PIJAR-JAKARTA – Undang-Undang No.18 Tahun 2003 tentang Advokat mengatur status advokat sebagai penegak hukum yang bebas dan mandiri serta dijamin hukum dan peraturan perundang-undangan. Tapi pada praktiknya ketentuan itu belum sesuai harapan. Advokat sekaligus pendiri Kantor Hukum SSA, Suhardi Somomoeljono, mengingatkan UU Advokat terbit dalam suasana reformasi, satu tahun setelah terbit UU No.30 Tahun 2002 tentang KPK.
UU Advokat lahir dengan prakarsa rakyat yakni melalui 8 organisasi advokat. Suhardi menyebut UU Advokat lahir dengan dasar Kode Etik Advokat Indonesia (KEAI) yang telah disahkan oleh Komite Kerja Advokat Indonesia (KKAI). Segala ketentuan pada KEAI secara mutatis mutandis berlaku dan menjadi satu kesatuan dengan batang tubuh UU Advokat.
“UU Advokat ditujukan untuk memposisikan Organisasi Advokat (KKAI) yang telah lahir 1 tahun sebelum UU Advokat disahkan (2002) sebagai pilar penegak hukum ke-4, bersama dengan Mahkamah Agung (hakim), Kejaksaan Agung (Jaksa), dan Polri (polisi),” kata Suhardi dalam webinar bertema “Rekonstruksi Penegakan Hukum Di Indonesia (Gagasan Pembaharuan UU Advokat)”, Selasa (20/9/2022).
Menurut Suhardi, ada 4 pilar penegak hukum di Indonesia yakni polisi, jaksa, hakim, dan advokat. Semua penegak hukum itu posisinya setara. Tapi pada praktiknya ada lembaga penegak hukum yang merasa lebih tinggi dari lembaga penegak hukum lainnya. Status advokat sebagai penegak hukum belum berjalan sesuai harapan.

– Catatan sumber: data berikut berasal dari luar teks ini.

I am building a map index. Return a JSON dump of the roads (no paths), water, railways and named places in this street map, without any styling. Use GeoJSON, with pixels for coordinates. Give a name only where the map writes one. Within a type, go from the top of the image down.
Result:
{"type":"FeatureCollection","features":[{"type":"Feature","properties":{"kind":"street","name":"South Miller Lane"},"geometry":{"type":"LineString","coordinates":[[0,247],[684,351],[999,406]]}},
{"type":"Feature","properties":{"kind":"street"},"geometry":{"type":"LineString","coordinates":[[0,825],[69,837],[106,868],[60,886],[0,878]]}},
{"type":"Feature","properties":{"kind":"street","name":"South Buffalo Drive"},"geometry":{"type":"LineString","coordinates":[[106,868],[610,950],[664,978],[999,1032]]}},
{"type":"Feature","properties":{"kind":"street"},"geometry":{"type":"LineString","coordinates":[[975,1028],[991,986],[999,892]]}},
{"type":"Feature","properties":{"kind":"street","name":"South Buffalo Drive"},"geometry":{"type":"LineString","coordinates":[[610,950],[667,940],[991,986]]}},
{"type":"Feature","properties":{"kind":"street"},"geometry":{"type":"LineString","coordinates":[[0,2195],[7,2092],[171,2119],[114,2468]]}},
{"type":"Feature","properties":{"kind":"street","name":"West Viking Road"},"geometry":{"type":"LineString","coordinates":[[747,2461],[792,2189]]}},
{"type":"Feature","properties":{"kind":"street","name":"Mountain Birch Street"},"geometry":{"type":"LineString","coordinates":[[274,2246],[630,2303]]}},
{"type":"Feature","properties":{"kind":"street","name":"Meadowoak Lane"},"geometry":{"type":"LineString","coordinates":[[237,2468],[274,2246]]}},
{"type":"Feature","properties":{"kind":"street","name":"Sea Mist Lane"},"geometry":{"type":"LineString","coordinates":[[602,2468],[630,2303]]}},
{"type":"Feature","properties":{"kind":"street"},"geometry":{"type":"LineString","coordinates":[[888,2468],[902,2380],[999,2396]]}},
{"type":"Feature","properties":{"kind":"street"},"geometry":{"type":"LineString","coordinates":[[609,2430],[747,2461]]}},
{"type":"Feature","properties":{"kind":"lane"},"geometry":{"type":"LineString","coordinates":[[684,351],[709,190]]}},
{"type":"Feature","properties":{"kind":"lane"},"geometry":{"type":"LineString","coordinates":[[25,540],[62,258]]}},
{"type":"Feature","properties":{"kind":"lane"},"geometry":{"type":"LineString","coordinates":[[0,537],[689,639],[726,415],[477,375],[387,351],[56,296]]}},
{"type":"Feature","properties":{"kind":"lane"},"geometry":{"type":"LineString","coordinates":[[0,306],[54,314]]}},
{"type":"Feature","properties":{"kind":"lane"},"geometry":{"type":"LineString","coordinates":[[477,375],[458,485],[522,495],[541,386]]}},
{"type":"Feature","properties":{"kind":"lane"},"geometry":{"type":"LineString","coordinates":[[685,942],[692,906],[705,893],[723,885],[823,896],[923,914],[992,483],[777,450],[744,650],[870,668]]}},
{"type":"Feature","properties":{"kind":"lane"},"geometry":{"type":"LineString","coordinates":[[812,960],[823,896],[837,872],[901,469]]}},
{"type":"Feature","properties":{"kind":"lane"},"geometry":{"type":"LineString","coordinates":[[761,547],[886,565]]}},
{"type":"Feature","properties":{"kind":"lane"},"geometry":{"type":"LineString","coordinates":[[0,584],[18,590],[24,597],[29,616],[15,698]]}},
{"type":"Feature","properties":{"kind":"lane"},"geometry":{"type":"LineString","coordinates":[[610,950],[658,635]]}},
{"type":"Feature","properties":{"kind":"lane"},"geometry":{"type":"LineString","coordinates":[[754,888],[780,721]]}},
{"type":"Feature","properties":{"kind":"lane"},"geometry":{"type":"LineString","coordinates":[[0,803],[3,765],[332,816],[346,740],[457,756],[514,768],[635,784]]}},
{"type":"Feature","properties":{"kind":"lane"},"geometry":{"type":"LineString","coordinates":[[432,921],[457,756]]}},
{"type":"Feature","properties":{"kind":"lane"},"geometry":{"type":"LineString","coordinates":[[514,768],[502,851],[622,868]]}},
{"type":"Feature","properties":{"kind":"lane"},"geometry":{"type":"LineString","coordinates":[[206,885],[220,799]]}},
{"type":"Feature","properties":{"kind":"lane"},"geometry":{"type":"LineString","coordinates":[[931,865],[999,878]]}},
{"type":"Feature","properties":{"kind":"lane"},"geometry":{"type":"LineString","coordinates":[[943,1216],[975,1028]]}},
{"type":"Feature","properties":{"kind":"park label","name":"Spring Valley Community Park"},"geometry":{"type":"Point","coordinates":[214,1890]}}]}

Misalnya, advokat tidak boleh mendampingi saksi di KPK. Hal ini terjadi karena advokat belum memiliki peran di tingkat hulu dalam sistem penegakan hukum.
“Implementasi UU Advokat ini ‘setengah hati’,” ujarnya.
Suhardi menjelaskan criminal justice system (CJS) atau sistem peradilan pidana merupakan suatu istilah yang menunjukkan mekanisme kerja dalam penanggulangan kejahatan dengan mempergunakan dasar pendekatan sistem. Criminal justice system adalah rangkaian proses bekerjanya lembaga-lembaga penegak hukum sebagai suatu sistem yang berupaya menemukan suatu kebenaran materill sebagai upaya penegakan norma hukum pidana materill (law enforcement) atas suatu peristiwa hukum tindak pidana di masyarakat.
Dalam sistem peradilan pidana lembaga-lembaga tersebut terdiri dari kepolisian, kejaksaan, kehakiman, lembaga pemasyarakatan, dan advokat. Oleh karena itu Suhardi menekankan semua penegak hukum posisinya harus sejajar, tapi pada praktiknya tidak. “Peran advokat seolah tidak masuk dalam criminal justice system,” tegasnya.
Dalam rangka ikut serta mengimbangi percepatan pembangunan dalam segala bidang yang dilakukan oleh pemerintah dan lembaga legislatif khususnya pasca diundangkannya UU Cipta Kerja sebagai bentuk hukum progresif yang dianut kebijakan legislasi nasional, Suhardi mengusulkan UU Advokat tidak perlu diganti atau direvisi. Menurutnya, yang sekarang terjadi saat ini bukan kesalahan pada substansi UU Advokat, tapi tafsir atas pelaksanaan UU Advokat.
“Dalam mengatasi keadaan tersebut DPR RI melalui Komisi Hukum dapat menyelenggarakan Rapat Dengar Pendapat (RDP) dengan pihak-pihak terkait yang dipandang memiliki kepentingan bersama dalam melaksanakan criminal justice system,” harapnya.